国内線と国際線どちらの情報もご紹介するので旅の準備にお役立てください。
筆者:ジンベエ
【乾電池】飛行機への持ち込み・預け入れ
乾電池にはいろいろな種類がありますが、一覧で機内持込や預け入れの制限を確認してみましょう。
種類 | 機内持ち込み | 預け入れ |
アルカリ乾電池 | ◯ | ◯ |
マンガン乾電池 | ◯ | ◯ |
ニッケル水素電池 | ◯ | ◯ |
リチウム乾電池 | ◯ | △ |
乾電池タイプの電池は、リチウム乾電池以外は機内持ち込みと預け入れ共に問題ありません。
単三電池や単一電池など、サイズの制限もないのでご安心下さい。
このルールは国内線と国際線どちらでも共通です。
目立たないですが、ANAのサイトにも簡単に説明があります。
品目 機内持ち込み お預け(受託) 乾電池、ボタン型電池 可 可
アルカリ・マンガン乾電池
アルカリ乾電池はマンガン乾電池と比べると容量が大きく、2倍以上使えるのが特徴。
マンガン乾電池は使用する機会が少なくなってきていますが、休み休み使うと電圧が回復する特徴があるため、時計やリモコン類と相性が良いのが特徴です。
特に海外出張や海外移住する方だと、ワイヤレスマウスや電動歯ブラシ、携帯目覚まし時計などで乾電池を使用する方も多いかもしれません。
空港の保安検査でモバイルバッテリーを見せる必要があるので、「乾電池は大丈夫なのか?」と心配する方も多いかもしれませんが、乾電池はアルカリ乾電池・マンガン乾電池問わず、飛行機への持ち込み・預け入れともに大丈夫です。
ニッケル水素電池(充電池)
ニッケル水素電池は、パナソニックのエボルタやエネループなど、繰り返し使えるタイプの充電池です。
ニッケル水素電池も、アルカリ乾電池やマンガン乾電池と同じく飛行機の機内持ち込みや預け入れ荷物の制限対象になっていません。
そのため機内持ち込み・預け入れどちらも可能です。
ちなみに海外のアルカリ乾電池の値段は日本より割高なことが多いので、乾電池を定期的に海外で使用する予定の方は繰り返し使える充電池を用意しておいた方がいいです。
筆者もエボルタにお世話になっています。

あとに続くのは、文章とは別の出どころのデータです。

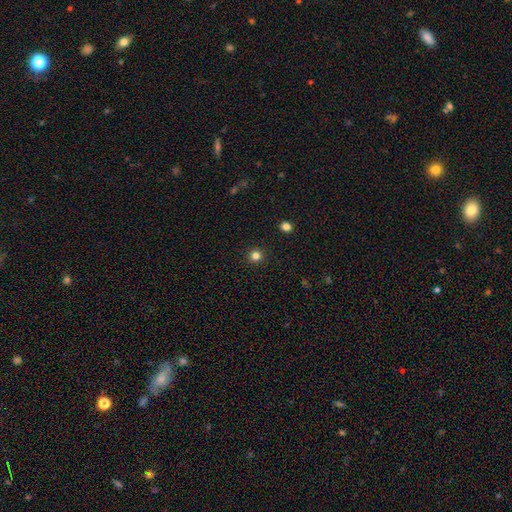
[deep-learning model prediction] Smooth or featured? Predicted: smooth (p=0.80). How rounded? Predicted: round (p=0.94). Merging? Predicted: none (p=0.92).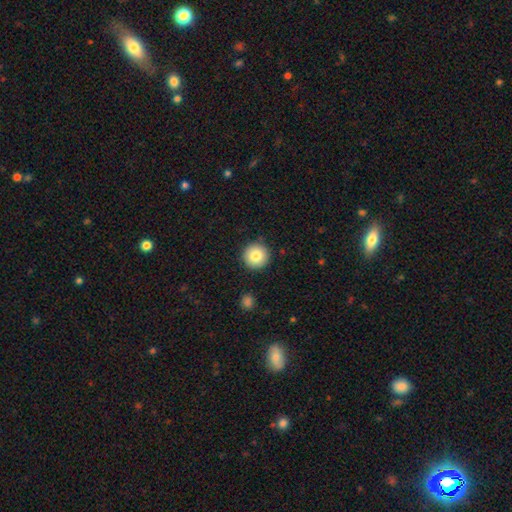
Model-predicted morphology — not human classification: The model was most divided on "smooth or featured": smooth: 83%, star or artifact: 9%, featured or disk: 8%. More confident: how rounded — round (96%); merging — none (90%).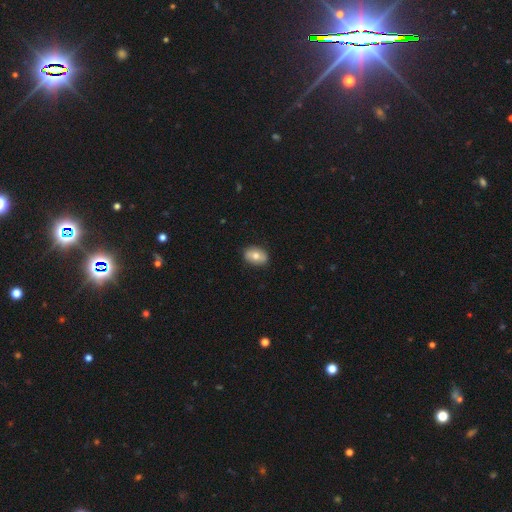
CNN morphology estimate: A smooth galaxy with no disk features (70%) that is in between round and cigar-shaped (79%). Merging: none (87%).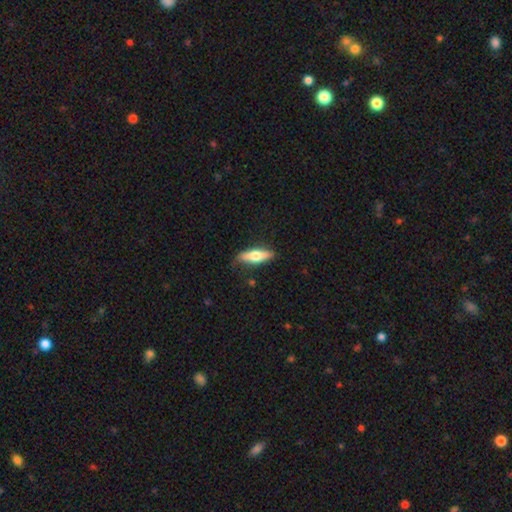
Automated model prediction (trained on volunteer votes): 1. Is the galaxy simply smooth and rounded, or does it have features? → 60% smooth, 35% featured or disk, 5% star or artifact.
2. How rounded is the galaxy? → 50% cigar-shaped, 48% in between, 2% round.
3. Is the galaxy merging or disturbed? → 84% none, 12% minor disturbance, 2% major disturbance, 1% merger.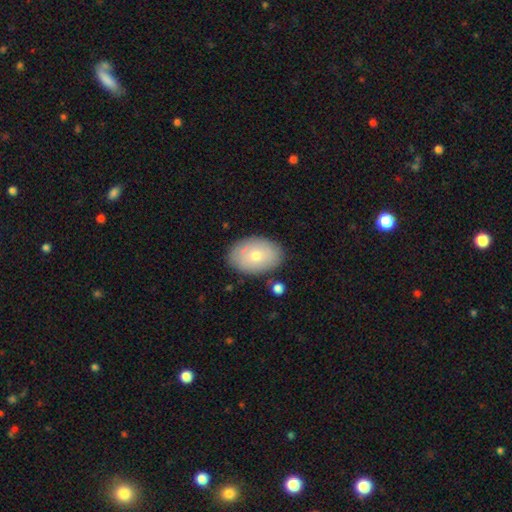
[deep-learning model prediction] smooth_or_featured: smooth (p=0.69) [alt: featured or disk p=0.25]
how_rounded: in between (p=0.86) [alt: round p=0.13]
merging: none (p=0.84) [alt: minor disturbance p=0.11]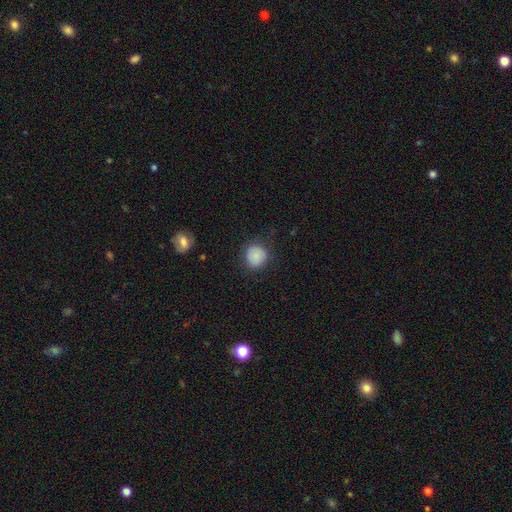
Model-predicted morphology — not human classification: Smooth or featured? smooth (83%)
How rounded? round (87%)
Merging? none (78%)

エボルタの充電器はマルチボルテージ仕様なので海外で変圧器が必要ありません。
リチウム乾電池
リチウム乾電池は、普段の生活だとあまり馴染みのない乾電池かもしれません。
モバイルバッテリーなどに使われるリチウムイオン電池が繰り返し充電できるのに対して、リチウム乾電池は使い捨ての乾電池です。
アルカリ乾電池などと比べて大電流機器で使えたり、幅広い温度範囲に対応するため、デジタルカメラやストロボなどに使用されます。
カメラ好きの方にはおなじみですね。
リチウム乾電池に関しては、飛行機に持込む際には注意が必要です。
まず、大前提としてリチウム電池は、リチウム含有量が2gを超えるものは機内持ち込み・預け入れどちらも不可です。
ただ単3サイズだとリチウム含有量は1g以下のため、この制限には引っかかりません。
それとややこしいのが、機内持ち込みと預け入れの方法。一覧表で確認してみましょう。
機内持ち込み | 預け入れ | |
リチウム電池(単体) | ○ | × |
機器に入っている リチウム電池 |
○ | ○ |
例えば、リチウム乾電池が入った電子機器などは、飛行機への持ち込みも預け入れでスーツケースに入れておいても問題ありません。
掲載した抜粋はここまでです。